It created new methodologies in each discipline and opened space for interpretive inquiry in an interconnected system, something that was a result of putting the human next to the machine and interrogating both thoroughly.

This is how cybernetics and cognitive science were born twins.

Top half of ‘Cloud platforms’ by Sara Vuorio, Ilja Van de Rhoer Jasper van Tilburg, Nadine Werner and Ståle Grut (2018).

Fusing Technology, Art and Design

Playing the role of a professional catalyst made John Brockman a superstar. Long before he joined the legendary MIT Media Labs, he was an established literary agent who brought together the worlds of the arts and sciences together, putting seemingly irreconcilable worlds in conversation(evident even today in the brilliant content that edge.org produces). He was buddies with Andy Warhol and Bob Dylan, known for going around circles that never otherwise intersected.

The story goes that Brockman was given a copy of Norbert Wiener’s Cybernetics by Stewart Brand. Both read the book cover to cover in the following days. Brockman says that it changed his life. There were sowed the seeds of the “Third Culture” as a literary genre, along with science fiction as a new form of writing. He was called upon by MIT to organise meetings between those who did the arts and the sciences. He founded The Whole Earth Catalog, a collection of alternative products and innovative technologies that were cutting edge. What the MIT Media Lab would become as a center, full of diverse creative genius who did technology, art, and design under one roof and innovate far ahead than what the world could fathom, goes back to the fountainhead.

Impacting Apple to Postmodernism and Beyond

The conferences impacted people as diverse as Steve Jobs and Gilles Deleuze, the former drawing heavily from the catalog that Brockman started. The formative work available in the transcripts of the Macy Conferences was circulated far beyond its attendees and inspired a generation of American innovators late till the 21st century. Across disciplines, Norbert Wiener (the founding father of cybernetics) to philosopher Gilles Deleuze, to sociologist Jean Francois Lyotard, all owe their dazzling successes to the epoch changing shifts that Macy enabled. Thinking of information in systems through feedback, neural networks and the nature of information gave birth to Wiener’s path-breaking book Cybernetics: Or Control and Communication in the Animal and the Machine that would create a new field of inquiry altogether. The idea was to arrive at principles of behaviour and information-feedback that would apply to organisms, machines and social systems.

Sociologist Jean Francis Lyotard traced the development and characteristics of the new information society that followed from industrial society in his book The Postmodern Condition: A Report on Knowledge. He examined how for, the first time, whoever controlled data banks and communication systems would rule the world, years before businesses and thinkers hit the realisation. Gilles Deleuze became possibly the most radical French philosopher to write about societies of control that followed industrial society, worrying about issues such as surveillance in technologically advanced states.

_ _ _ _ _ _ _

Exercise a:
In the excerpt on cybernetics, who gave John Brockman a copy of Norbert Wiener's Cybernetics?

_ _ _ _ _ _ _

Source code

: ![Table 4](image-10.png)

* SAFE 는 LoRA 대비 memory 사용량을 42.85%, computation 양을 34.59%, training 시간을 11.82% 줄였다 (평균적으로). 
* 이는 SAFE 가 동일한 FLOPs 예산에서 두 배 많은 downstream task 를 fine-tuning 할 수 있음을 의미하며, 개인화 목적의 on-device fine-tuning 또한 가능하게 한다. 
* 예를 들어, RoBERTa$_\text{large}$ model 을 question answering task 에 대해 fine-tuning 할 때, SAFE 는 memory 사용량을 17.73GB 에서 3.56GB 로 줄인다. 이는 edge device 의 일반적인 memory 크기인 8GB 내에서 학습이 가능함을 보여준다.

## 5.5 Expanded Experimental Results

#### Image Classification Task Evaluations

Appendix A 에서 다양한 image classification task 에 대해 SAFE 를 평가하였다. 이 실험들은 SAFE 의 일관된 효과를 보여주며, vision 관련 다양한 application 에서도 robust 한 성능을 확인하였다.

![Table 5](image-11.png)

_ _ _ _ _ _ _

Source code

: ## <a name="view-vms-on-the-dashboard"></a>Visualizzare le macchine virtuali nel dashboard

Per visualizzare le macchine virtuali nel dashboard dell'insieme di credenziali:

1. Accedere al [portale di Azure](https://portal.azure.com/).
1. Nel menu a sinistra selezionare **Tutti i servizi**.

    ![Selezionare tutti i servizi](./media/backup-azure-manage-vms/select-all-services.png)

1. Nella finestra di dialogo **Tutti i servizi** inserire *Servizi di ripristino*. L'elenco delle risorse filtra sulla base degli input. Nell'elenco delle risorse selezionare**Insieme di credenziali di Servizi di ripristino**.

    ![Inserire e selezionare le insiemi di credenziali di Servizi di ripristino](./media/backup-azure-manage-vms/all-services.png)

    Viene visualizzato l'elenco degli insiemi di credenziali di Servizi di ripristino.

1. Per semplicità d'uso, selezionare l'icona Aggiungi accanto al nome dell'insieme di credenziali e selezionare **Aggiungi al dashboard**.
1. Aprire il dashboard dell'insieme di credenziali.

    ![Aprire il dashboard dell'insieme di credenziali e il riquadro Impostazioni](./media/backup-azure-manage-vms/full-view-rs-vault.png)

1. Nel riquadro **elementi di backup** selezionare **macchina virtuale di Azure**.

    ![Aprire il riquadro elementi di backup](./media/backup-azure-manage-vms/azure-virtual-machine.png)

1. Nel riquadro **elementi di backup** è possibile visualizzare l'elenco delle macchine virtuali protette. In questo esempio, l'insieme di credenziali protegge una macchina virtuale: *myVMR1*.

_ _ _ _ _ _ _

Exercise b:
In the rows, copy everything from the line containing "1. Per semplicità" down to the line containing "credenziali e il", including both of those lines, with no changes.

Task output a:
Stewart Brand

Task output b:
1. Per semplicità d'uso, selezionare l'icona Aggiungi accanto al nome dell'insieme di credenziali e selezionare **Aggiungi al dashboard**.
1. Aprire il dashboard dell'insieme di credenziali.

    ![Aprire il dashboard dell'insieme di credenziali e il riquadro Impostazioni](./media/backup-azure-manage-vms/full-view-rs-vault.png)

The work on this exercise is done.